_Task instructions_: Reproduce verbatim the portion of the passage on Chatsworth and Hardwick that begins with the words "To see Chatsworth" and ends after the words "Lely were dispersed.".

_Source extract_:
* * * *
To see Chatsworth to perfection it should be visited when the wooded heights in the background are rich in their autumnal colouring. The approach from Beeley village through the park and along the bank of the Derwent at this season of the year, and the view from the house and avenues of the river and park, are particularly beautiful. The elaborate waterworks recall the days of the grand monarque, and an _al fresco_ shower-bath may be enjoyed beneath a copper willow tree, the kind of practical joke that was popular in the old Spring Gardens in London in Charles II.'s time. In addition to the splendid paintings, are numerous sketches by Raphael, Michael Angelo, Titian, etc., which came from the famous forty days' sale of 1682, when the works collected by Sir Peter Lely were dispersed.
Of the stately mansions erected by Bess of Hardwick, the building Countess of Shrewsbury,--Chatsworth, Oldcotes, Hardwick, Bolsover, and Worksop,--Hardwick is the most untouched and perfect. The last remaining bit of the older Chatsworth House was removed just a century after Bess's death, so the present building must not be associated with her name, nor indeed can any rooms at Hardwick have been occupied by Mary Queen of Scots, as is sometimes stated, for the house was not begun until after her death. If the queen was ever at Hardwick, it was in the older mansion, of which very considerable ruins remain. The error, of course, arises from one of the rooms at Hardwick being named "Mary Queen of Scots' room," which contains the bed and furniture from the room she occupied at Chatsworth; and the velvet hangings of the bed bearing her monogram, and the rich coverlet, are indeed in her own needlework.
* * * *
_Extracted entries_:
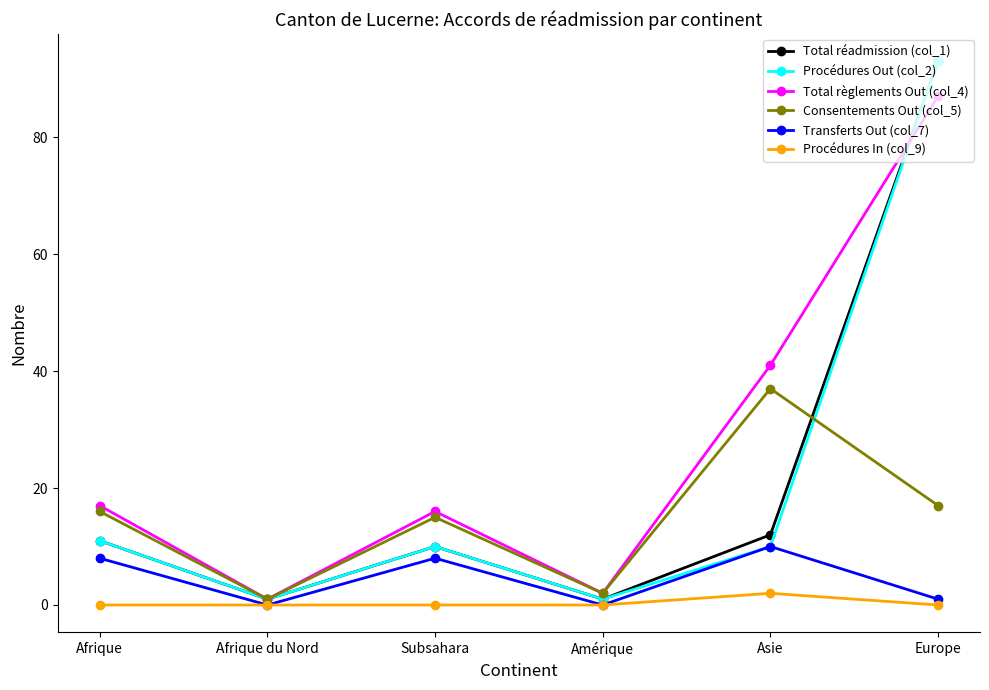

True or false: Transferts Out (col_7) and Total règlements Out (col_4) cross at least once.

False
* * * *
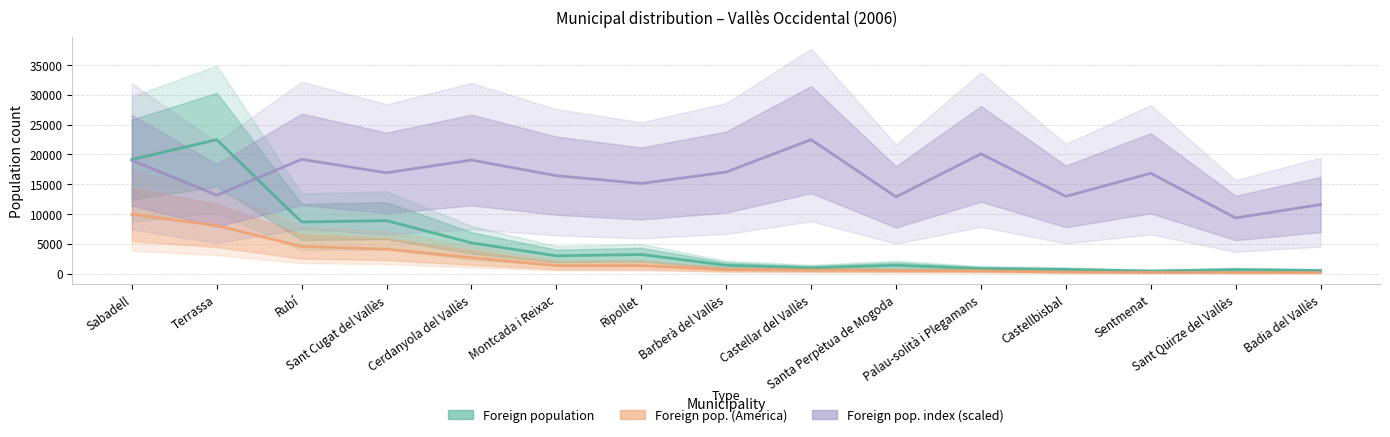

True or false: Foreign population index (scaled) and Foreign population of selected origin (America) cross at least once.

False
* * * *
_Response_:
To see Chatsworth to perfection it should be visited when the wooded heights in the background are rich in their autumnal colouring. The approach from Beeley village through the park and along the bank of the Derwent at this season of the year, and the view from the house and avenues of the river and park, are particularly beautiful. The elaborate waterworks recall the days of the grand monarque, and an _al fresco_ shower-bath may be enjoyed beneath a copper willow tree, the kind of practical joke that was popular in the old Spring Gardens in London in Charles II.'s time. In addition to the splendid paintings, are numerous sketches by Raphael, Michael Angelo, Titian, etc., which came from the famous forty days' sale of 1682, when the works collected by Sir Peter Lely were dispersed.